Additionally during resilver operations it is possible for performance to degrade on parity systems so drastically as to equate to a long-term outage.  The resilver process, especially on large arrays, can be so intensive that end users cannot differentiate between a completely failed array and a resilvering array.  In fact, resilvering at its extreme can take so long and be so disruptive that the cost to the business can be higher than if the array had simply failed completely and a restore from backup had been done instead.  This resilver issue does not affect RAID 1 and RAID 10, again, because they are mirrored, not parity, RAID systems and their resilver process is trivial and the performance degradation of the system is minimal and short lived.  At its most extreme, a parity resilver could take weeks or months during which time the systems act as though they are offline – and at any point during this process there is the potential for the URE errors to arise as mentioned above which would end the resilver and force the restore from backup anyway.  (Typical resilvers do not take weeks but do take many hours and to take days is not at all uncommon.)

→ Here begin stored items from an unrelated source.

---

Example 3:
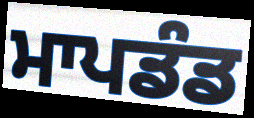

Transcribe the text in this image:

ਮਾਪਡੰਡ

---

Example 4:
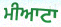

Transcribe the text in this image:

ਮੀਆਟਾ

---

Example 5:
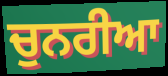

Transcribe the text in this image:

ਚੁਨਰੀਆ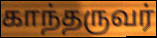
காந்தருவர்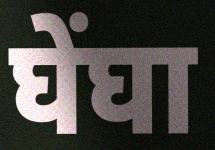
घेंघा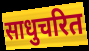
साधुचरितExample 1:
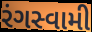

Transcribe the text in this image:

રંગસ્વામી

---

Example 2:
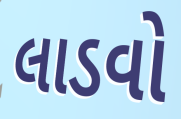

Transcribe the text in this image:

લાડવો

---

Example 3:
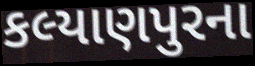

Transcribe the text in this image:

કલ્યાણપુરના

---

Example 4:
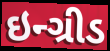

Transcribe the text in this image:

ઇન્ગ્રીડ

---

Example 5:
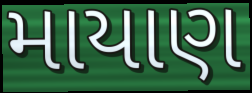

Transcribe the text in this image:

માયાણ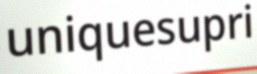
uniquesupri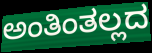
ಅಂತಿಂತಲ್ಲದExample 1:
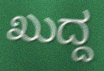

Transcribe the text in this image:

ಖುದ್ದ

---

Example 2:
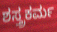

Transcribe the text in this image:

ಶಸ್ತ್ರಕರ್ಮ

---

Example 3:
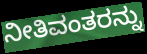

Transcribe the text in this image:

ನೀತಿವಂತರನ್ನು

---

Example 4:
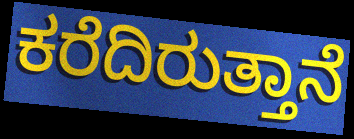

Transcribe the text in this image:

ಕರೆದಿರುತ್ತಾನೆ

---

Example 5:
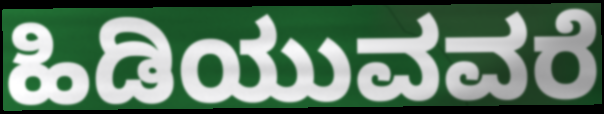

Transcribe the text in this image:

ಹಿಡಿಯುವವರೆ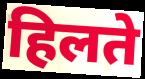
हिलते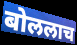
बोललाच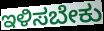
ಇಳಿಸಬೇಕು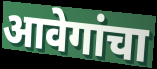
आवेगांचा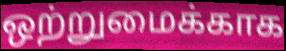
ஒற்றுமைக்காக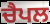
ਚੈਪਲ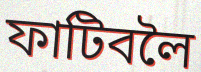
ফাটিবলৈ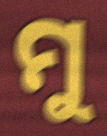
ମୁ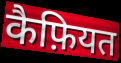
कैफ़ियतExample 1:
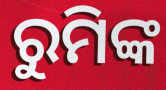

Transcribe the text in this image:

ରୁମିଙ୍କ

Our final overview can be broken down to the following (conventional term “hot spare” used again): RAID 10 without a “hot spare” is almost always a better choice than RAID 6 with a “hot spare.”  RAID 6 without a “hot spare” is always better than RAID 5 with a “hot spare.”  RAID 1 with additional mirror member is always better than RAID 1 with a “hot spare.”  So whatever RAID level with a hot spare you decide upon, simply move up one level of RAID reliability and drop the “hot spare” to maximize both performance and reliability for equal or nearly equal cost.

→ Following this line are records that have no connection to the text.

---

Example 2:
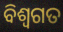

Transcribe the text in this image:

ବିଶ୍ଵଗତ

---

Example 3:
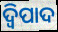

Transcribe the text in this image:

ଦ୍ୱିପାଦ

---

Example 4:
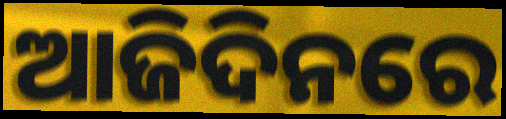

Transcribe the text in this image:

ଆଜିଦିନରେ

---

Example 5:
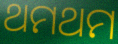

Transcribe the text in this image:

ଥମଥମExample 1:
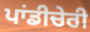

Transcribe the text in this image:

ਪਾਂਡੀਚੇਰੀ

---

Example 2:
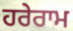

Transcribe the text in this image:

ਹਰੇਰਾਮ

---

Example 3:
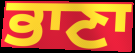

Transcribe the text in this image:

ਭਾਣਾ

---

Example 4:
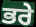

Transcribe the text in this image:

ਭਰੇ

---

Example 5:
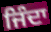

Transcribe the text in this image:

ਜਿੰਦਾ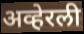
अव्हेरली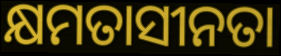
କ୍ଷମତାସୀନତା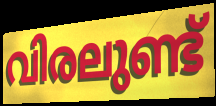
വിരലുണ്ട്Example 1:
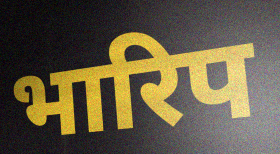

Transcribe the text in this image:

भारिप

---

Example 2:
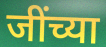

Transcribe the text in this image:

जींच्या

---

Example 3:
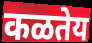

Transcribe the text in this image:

कळतेय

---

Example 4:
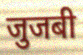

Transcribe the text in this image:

जुजबी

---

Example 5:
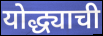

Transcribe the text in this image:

योद्ध्याची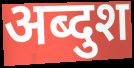
अब्दुशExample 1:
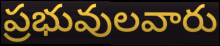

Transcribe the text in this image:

ప్రభువులవారు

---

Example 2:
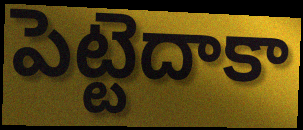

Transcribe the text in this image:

పెట్టెదాకా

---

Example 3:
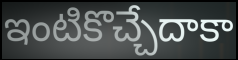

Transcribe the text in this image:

ఇంటికొచ్చేదాకా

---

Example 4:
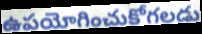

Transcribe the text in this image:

ఉపయోగించుకోగలడు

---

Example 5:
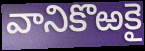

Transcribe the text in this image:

వానికొఱకై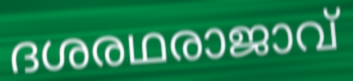
ദശരഥരാജാവ്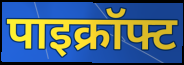
पाइक्रॉफ्टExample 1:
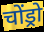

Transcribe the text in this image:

चोंड्रो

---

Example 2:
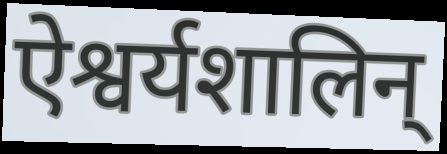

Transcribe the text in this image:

ऐश्वर्यशालिन्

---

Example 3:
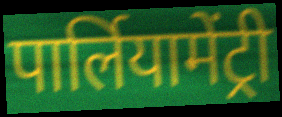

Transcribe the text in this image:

पार्लियामेंट्री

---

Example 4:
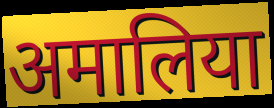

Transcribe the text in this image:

अमालिया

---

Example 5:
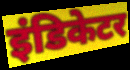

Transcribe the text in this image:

इंडिकेटर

Warm spares, like parity RAID, had they day in the sun.  In fact it was when parity RAID still made sense for widespread use – when URE errors were unlikely and disk costs were high – that warm spare drives made sense as well.  They were well paired, when one made sense the other often did too.  What is often overlooked is that as parity RAID, especially RAID 5, has lost effectiveness it has pulled the warm spare along with it in unexpected ways.